═════ The data ═════

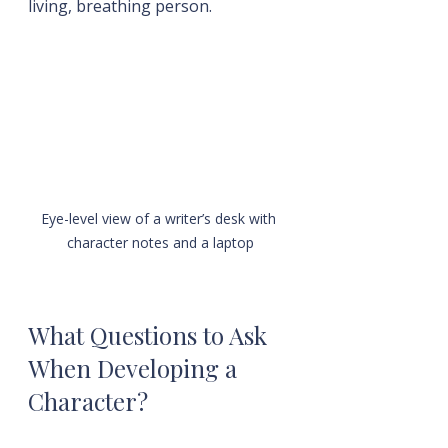
living, breathing person.
Eye-level view of a writer’s desk with 
character notes and a laptop
What Questions to Ask 
When Developing a 
Character?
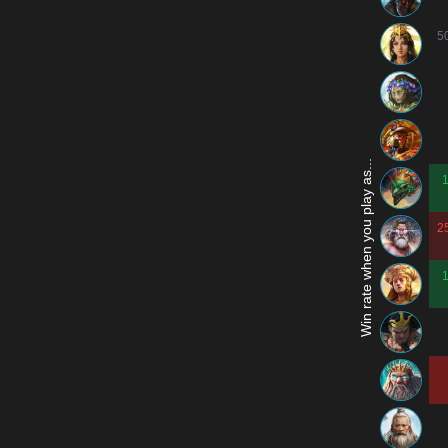
5
Win rate when you play as...
2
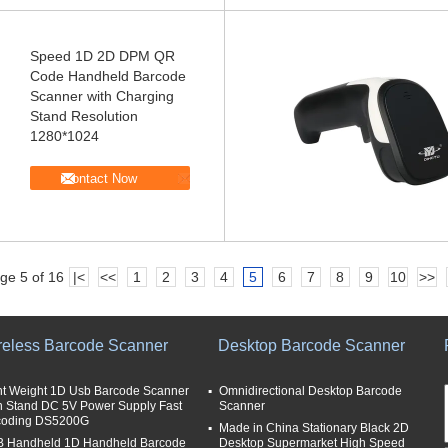
Speed 1D 2D DPM QR
Code Handheld Barcode
Scanner with Charging
Stand Resolution
1280*1024
Contact Now
ge 5 of 16
|<
<<
1
2
3
4
5
6
7
8
9
10
>>
reless Barcode Scanner
Desktop Barcode Scanner
ht Weight 1D Usb Barcode Scanner
Omnidirectional Desktop Barcode
h Stand DC 5V Power Supply Fast
Scanner
oding DS5200G
Made in China Stationary Black 2D
 Handheld 1D Handheld Barcode
Desktop Supermarket High Speed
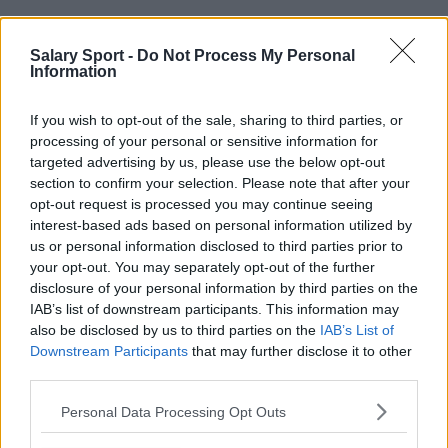
Andere teams in Ligue 1 McDonald's:
Salary Sport -
Do Not Process My Personal
Information
AS Monaco
Clermont
FC Lorient
FC Metz
If you wish to opt-out of the sale, sharing to third parties, or
processing of your personal or sensitive information for
Le Havre
LOSC Lille
targeted advertising by us, please use the below opt-out
section to confirm your selection. Please note that after your
Montpellier Hérault SC
OGC Nice
opt-out request is processed you may continue seeing
Olympique de Marseille
Olympique Lyonnais
interest-based ads based on personal information utilized by
us or personal information disclosed to third parties prior to
Paris Saint-Germain
RC Lens
your opt-out. You may separately opt-out of the further
disclosure of your personal information by third parties on the
RC Strasbourg Alsace
Stade Brestois 29
IAB’s list of downstream participants. This information may
also be disclosed by us to third parties on the
IAB’s List of
Stade de Reims
Stade Rennais FC
Downstream Participants
that may further disclose it to other
Toulouse
third parties.
Personal Data Processing Opt Outs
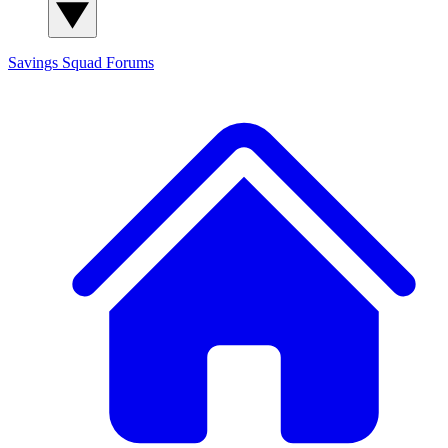
Savings Squad
Forums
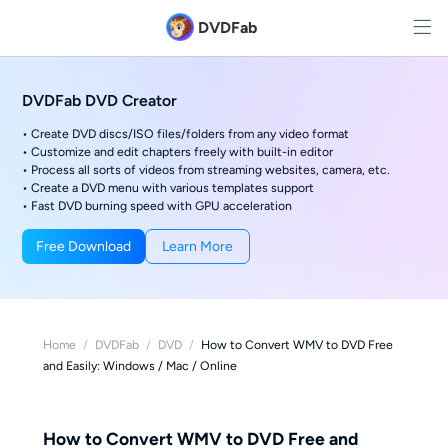
DVDFab
DVDFab DVD Creator
• Create DVD discs/ISO files/folders from any video format
• Customize and edit chapters freely with built-in editor
• Process all sorts of videos from streaming websites, camera, etc.
• Create a DVD menu with various templates support
• Fast DVD burning speed with GPU acceleration
Free Download
Learn More
Home
/
DVDFab
/
DVD
/
How to Convert WMV to DVD Free
and Easily: Windows / Mac / Online
How to Convert WMV to DVD Free and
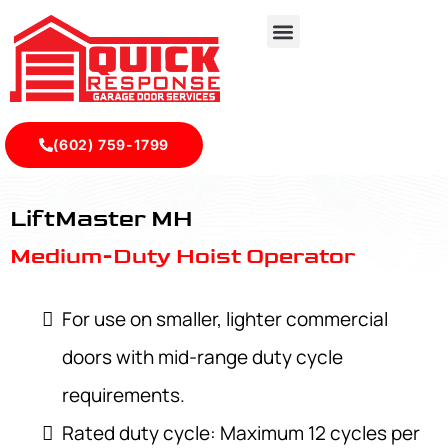
(602) 759-1799
LiftMaster MH - Quick Response Garagedoor Service
LiftMaster MH
Medium-Duty Hoist Operator
For use on smaller, lighter commercial
doors with mid-range duty cycle
requirements.
Rated duty cycle: Maximum 12 cycles per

═════

§ **Required work**
In the listing above, which lines include the string "Scanner"? Return every one of them.

§ **Written solution**
Scanner with Charging
reless Barcode Scanner
Desktop Barcode Scanner
ht Weight 1D Usb Barcode Scanner
Scanner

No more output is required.